Is Kelly Putting The Fight Back Into Philly?
By Bret Stuter
Nov 2, 2014; Houston, TX, USA; Philadelphia Eagles quarterback Nick Foles (9) is pressured by Houston Texans defensive end
J.J. Watt(99) during the game at NRG Stadium. Mandatory Credit: Kevin Jairaj-USA TODAY Sports
Tough Times In Philadelphia
Well, the first question to ask is where did that fight come from? The 2013 training camp has the answer: a team coming off a horrific season had a new coach with a lot of new grand ideas: individual nutritional smoothies, new training methods, football training aids, new format, and a head coach who used logic to justify what why where when and how. If the reasoning was proven invalid, the training changed to accommodate. The team was ripe for change, and latched onto it as though it was a rubber raft in a stormy sea. Everyone believed. They believed they had nothing to lose, so they won.
But in 2014, belief was not uniform. Success can be its own worst enemy. Suddenly, a young quarterback stopped paying attention to his footwork and the ball spiraled into waiting defenders hands. Running backs, depleted from injury, became the focus of opposing defenses, forcing the team to pass over and over. While the Eagles won the battle early in the season, it took its toll.
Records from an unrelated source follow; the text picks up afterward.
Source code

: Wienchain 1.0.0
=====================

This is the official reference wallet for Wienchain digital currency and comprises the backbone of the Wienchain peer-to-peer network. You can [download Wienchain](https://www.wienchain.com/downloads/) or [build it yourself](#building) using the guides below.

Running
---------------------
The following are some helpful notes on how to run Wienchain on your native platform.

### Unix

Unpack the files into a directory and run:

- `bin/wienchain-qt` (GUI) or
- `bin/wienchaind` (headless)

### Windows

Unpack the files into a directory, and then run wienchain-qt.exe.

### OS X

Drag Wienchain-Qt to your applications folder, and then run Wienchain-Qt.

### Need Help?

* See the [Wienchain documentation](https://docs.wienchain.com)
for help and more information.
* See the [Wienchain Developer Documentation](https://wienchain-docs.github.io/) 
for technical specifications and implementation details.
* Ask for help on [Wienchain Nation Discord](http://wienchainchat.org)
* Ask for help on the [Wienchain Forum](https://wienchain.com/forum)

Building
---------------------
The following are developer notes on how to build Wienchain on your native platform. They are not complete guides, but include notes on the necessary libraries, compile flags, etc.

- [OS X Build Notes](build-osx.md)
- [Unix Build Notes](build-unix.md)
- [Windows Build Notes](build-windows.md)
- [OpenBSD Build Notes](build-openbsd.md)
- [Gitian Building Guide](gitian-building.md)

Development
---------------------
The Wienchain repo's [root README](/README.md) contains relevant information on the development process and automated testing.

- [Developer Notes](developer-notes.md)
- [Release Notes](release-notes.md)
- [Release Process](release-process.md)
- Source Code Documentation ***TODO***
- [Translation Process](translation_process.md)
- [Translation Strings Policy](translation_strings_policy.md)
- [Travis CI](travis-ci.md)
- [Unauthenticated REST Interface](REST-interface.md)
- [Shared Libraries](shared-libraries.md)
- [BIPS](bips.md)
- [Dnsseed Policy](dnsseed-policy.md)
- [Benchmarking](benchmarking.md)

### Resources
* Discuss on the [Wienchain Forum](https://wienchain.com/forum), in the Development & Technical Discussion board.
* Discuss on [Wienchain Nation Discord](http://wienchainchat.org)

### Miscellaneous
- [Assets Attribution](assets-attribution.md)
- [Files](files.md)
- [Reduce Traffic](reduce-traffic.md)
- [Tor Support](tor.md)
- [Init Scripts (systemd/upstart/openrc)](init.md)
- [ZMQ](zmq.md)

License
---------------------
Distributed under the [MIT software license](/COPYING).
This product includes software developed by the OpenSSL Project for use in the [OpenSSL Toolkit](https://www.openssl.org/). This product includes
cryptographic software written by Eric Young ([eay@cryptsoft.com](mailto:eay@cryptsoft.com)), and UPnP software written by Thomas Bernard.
The passing game made mistakes. Meanwhile, the offensive line battled through injuries. Early in the season, the defense and special teams preserved victories. Finally, when the offense seemed to shape up, the starting quarterback fell to injury, and the defense, suffering its own set of injuries, sprang a leak- falling victim to the deep ball.
When the team needed to be tough the most, they were just “out toughed” by a visiting Seattle Seahawks in Philadelphia. And from that moment, the hopes for making it into the playoffs faded away.
Now in 2015, the head coach who uttered the words “We Fight!” finally has the authority, the power, the seat, to fill the roster with players that do just that. Has he? Murray and Matthews certainly had carried their former teams on their backs to the playoffs in a fashion similar to McCoy in 2013. Since there are two of them, let’s say yes at the running back spot.
Sam Bradford has been equated to oft injured. That’s a fact. Since entering the NFL, he’s had a spectrum of injuries that many players never face in an entire career. He’s had two ACL injuries already. But beyond the injury events, can Sam Bradford lead a team to victory consistently? To get a good reading on that, we would have to go back to college history. College, as many know, is not the same thing as the NFL. Players can succeed in college on talent alone. In the NFL, desire and dedication are the difference.
The fact is that we don’t know what we have in a Chip Kelly offense with Sam Bradford under center. That itself leaves an awful lot in question. But I cannot remove my own bias from the equation, a bias that we gave more weight to one half of one season to determine that Nick Foles is NOT the guy for our system. Mark Sanchez is. Sam Bradford is. But Nick Foles is not? That still has to sink in, but are we tougher at quarterback? I don’t think we can know that yet.